Personal information
- Born: October 31, 1999 (age 26) Detroit, Michigan, U.S.
- Listed height: 6 ft 0 in (1.83 m)
- Listed weight: 229 lb (104 kg)

Career information
- High school: St. Mary's Preparatory (Orchard Lake, Michigan)
- College: Michigan (2017–2021)
- NFL draft: 2022: undrafted

Career history
- Baltimore Ravens (2022–2024); Seattle Seahawks (2024); Minnesota Vikings (2025–2026)*;
- * Offseason or practice squad member only

Awards and highlights
- Third-team All-Big Ten (2021);

Career NFL statistics as of 2025
- Total tackles: 11
- Stats at Pro Football Reference

= Josh Ross (American football) =

American football player (born 1999)

Josh Ross (born October 31, 1999) is an American professional football linebacker. He played college football for the Michigan Wolverines. Ross was previously a member of the Baltimore Ravens, Seattle Seahawks and Minnesota Vikings.

==Early life==
Ross grew up in Southfield, Michigan and attended St. Mary's Preparatory school. As a senior, he made 142 tackles with 20 tackles for loss, 12.5 sacks, three forced fumbles, and three fumble recoveries. Ross was rated a four-star recruit and committed to play college football at Michigan over offers from Ohio State, Michigan State and Notre Dame.

==College career==
Ross was a member of the Michigan Wolverines for five seasons. He played in all 13 of Michigan's games, primarily on special teams, during his freshman season. As a sophomore, Ross again played in all of the team's games and was named honorable mention All-Big Ten Conference after finishing the season with 61 tackles and one sack. He started the first three games of his junior season before suffering an ankle injury that caused him to miss the remainder of the regular season. As a senior, Ross started all six of Michigan's games during the Big Ten's COVID-19-shortened 2020 season and was again named honorable mention all-conference after making 53 tackles. Ross opted to return to Michigan for a fifth season as a graduate student. In his final season, Ross had 106 tackles with nine tackles for loss and was named third-team All-Big Ten.

==Professional career==

Pre-draft measurables
| Height | Weight | Arm length | Hand span | Wingspan | 40-yard dash | 10-yard split | 20-yard split | 20-yard shuttle | Three-cone drill | Vertical jump | Broad jump | Bench press |
| 6 ft 0+3⁄8 in (1.84 m) | 227 lb (103 kg) | 30+1⁄2 in (0.77 m) | 9+3⁄4 in (0.25 m) | 6 ft 2+1⁄4 in (1.89 m) | 4.79 s | 1.59 s | 2.76 s | 4.60 s | 7.65 s | 33.5 in (0.85 m) | 9 ft 1 in (2.77 m) | 17 reps |
All values from NFL Combine/Pro Day

===Baltimore Ravens===
Ross signed with the Baltimore Ravens as an undrafted free agent on May 7, 2022. He made the Ravens' initial 53-man roster out of training camp. He suffered a foot injury in Week 2 and was placed on injured reserve on September 19, 2022. He was designated to return from injured reserve on December 20, 2022.
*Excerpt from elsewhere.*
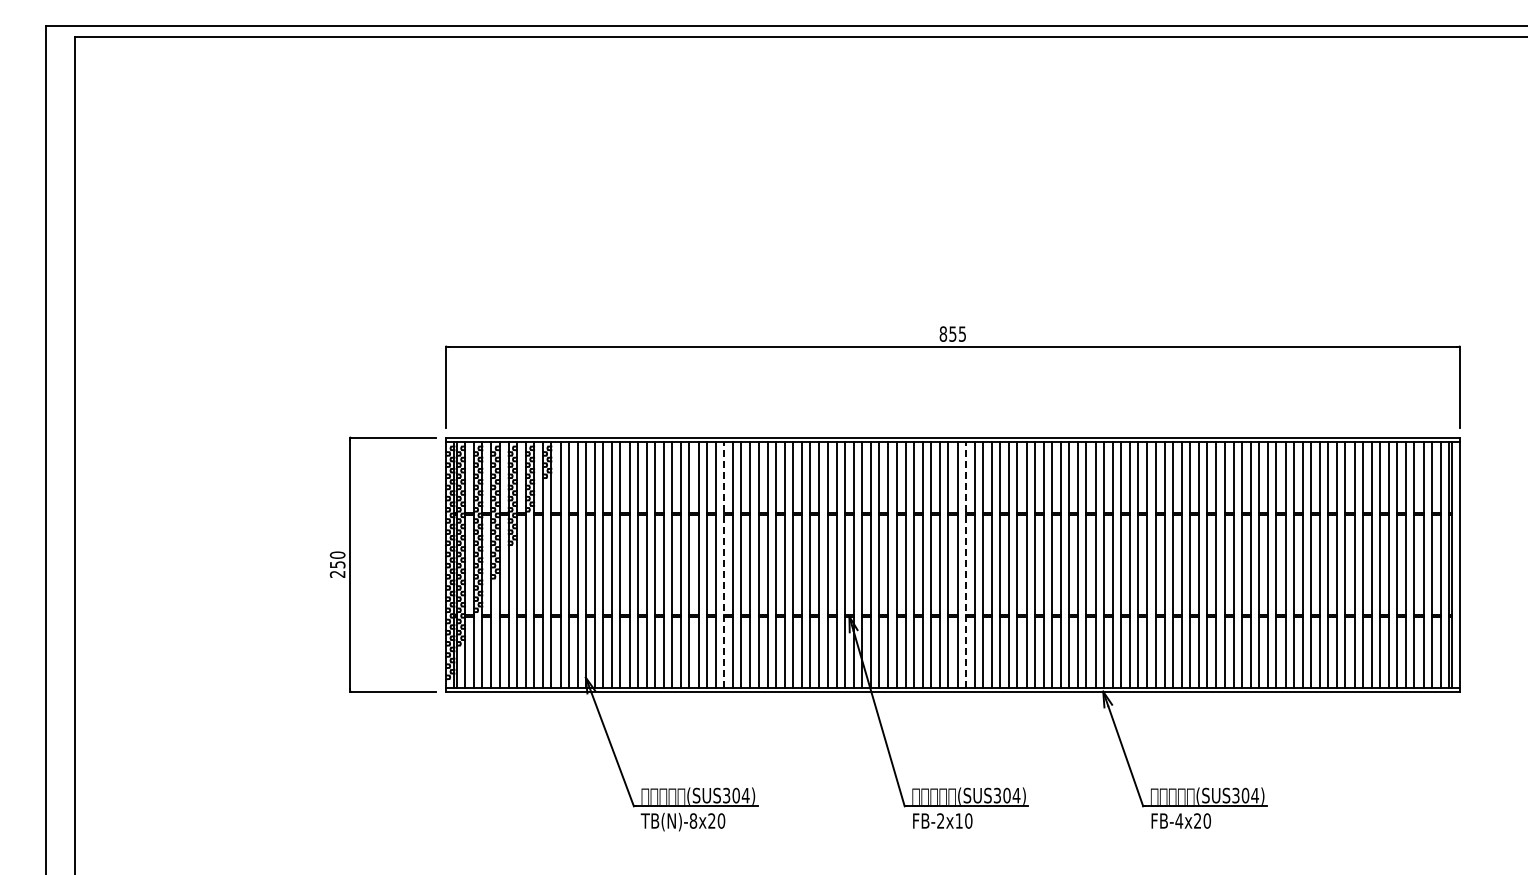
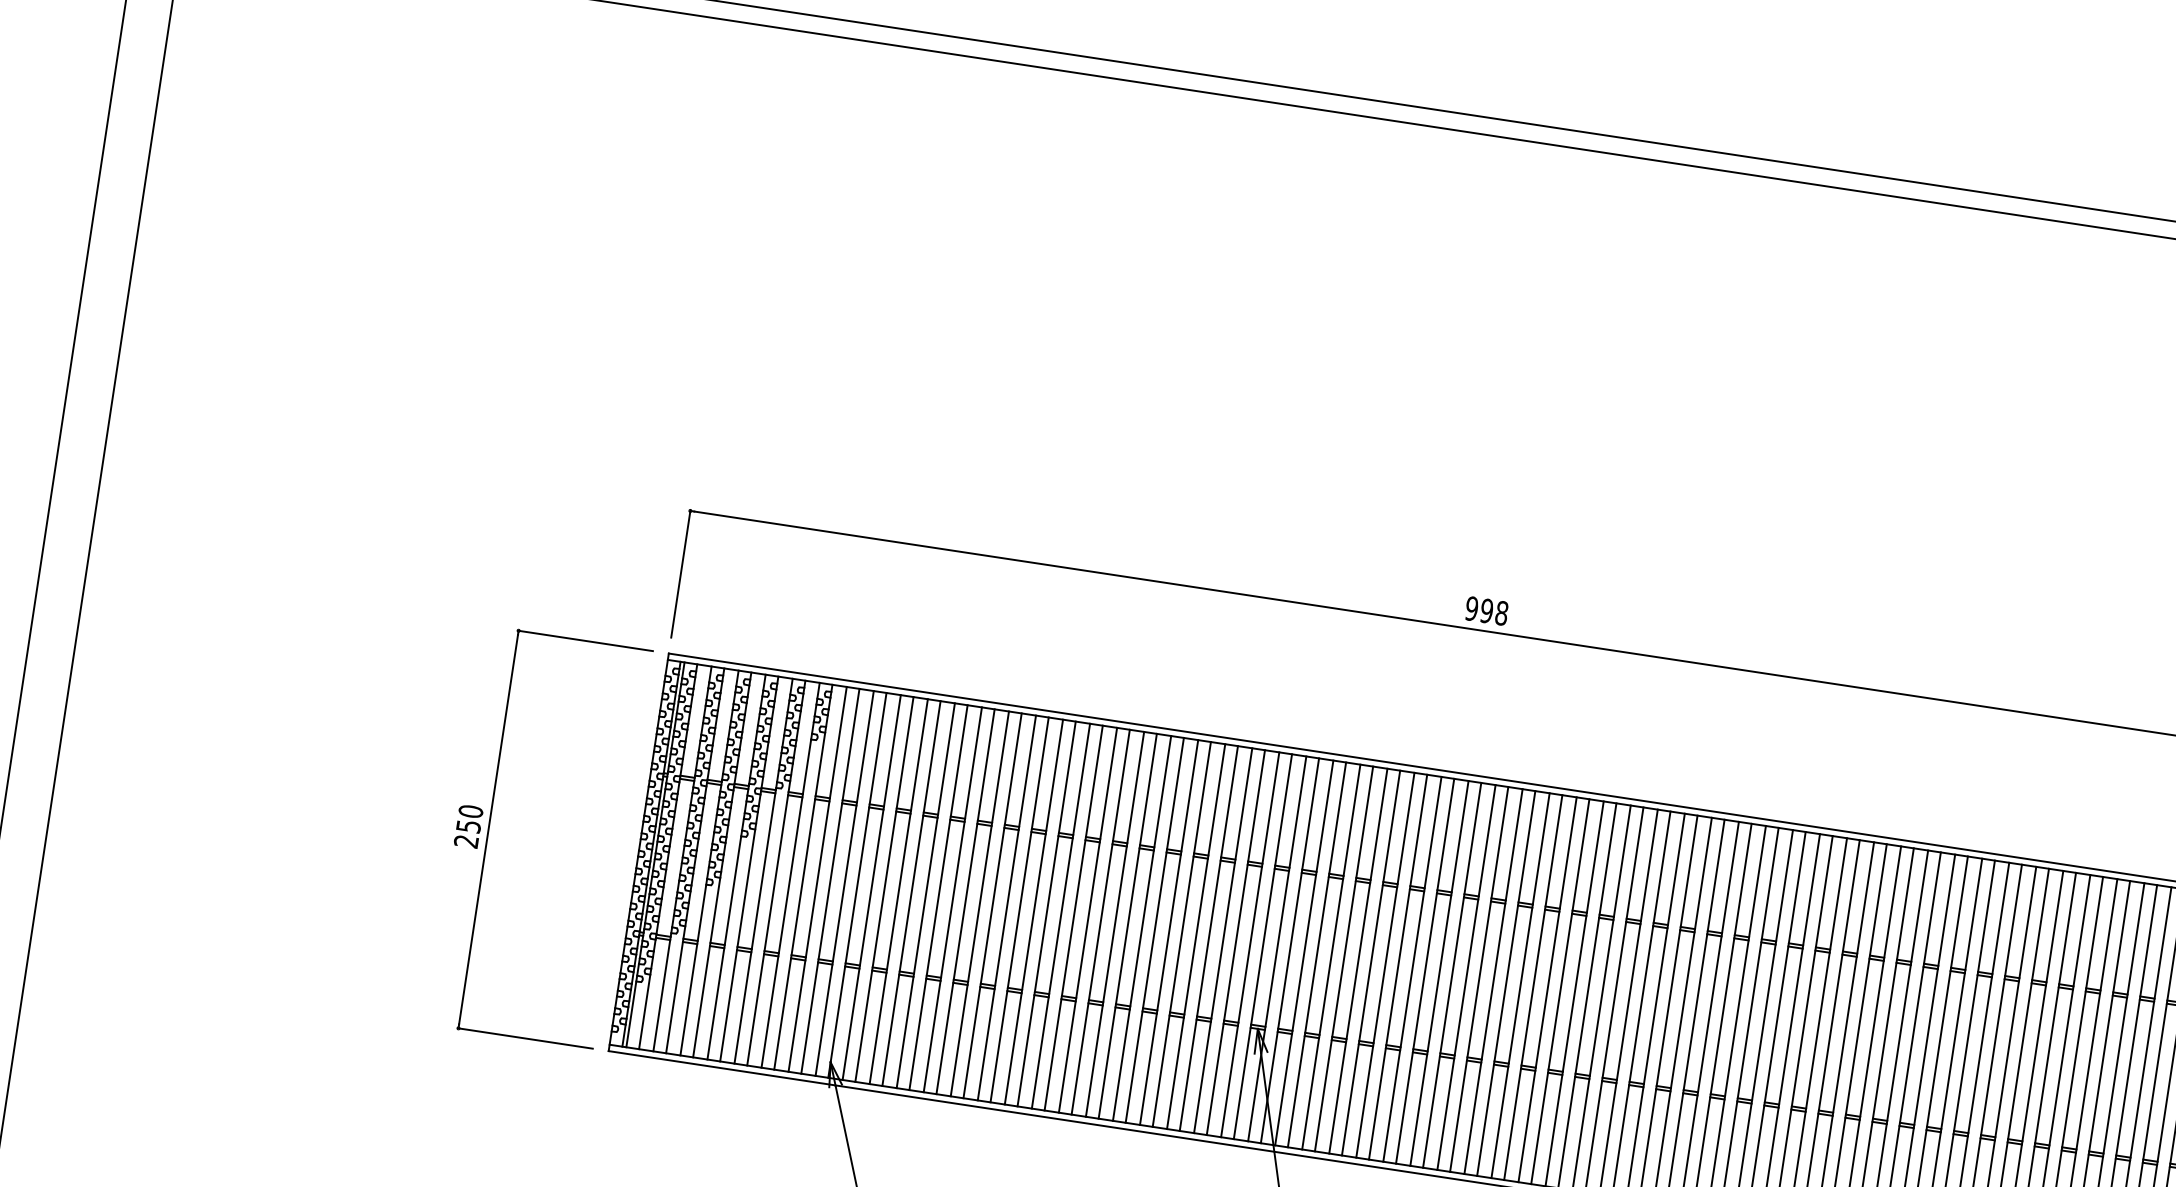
text: (952, 333) -> (1486, 609), 855 -> 998
line: (723, 564) -> (1072, 917), dashed -> solid
line: (965, 564) -> (1452, 974), dashed -> solid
On August 29, 2023, Ross was waived by the Ravens and re-signed to the practice squad. He signed a reserve/future contract on January 29, 2024.

Ross was waived on August 27, 2024, and re-signed to the practice squad. He was promoted to the active roster on September 5. He was waived on October 22.

===Seattle Seahawks===
Ross was claimed off waivers by the Seattle Seahawks on October 23, 2024

On March 21, 2025, Ross was re-signed by the Seahawks to a one-year deal. He was waived on August 26 as part of final roster cuts.

===Minnesota Vikings===
On December 10, 2025, Ross signed with the Minnesota Vikings' practice squad. He signed a reserve/future contract with Minnesota on January 5, 2026. On August 30, he was waived by the Vikings as part of the final roster cuts.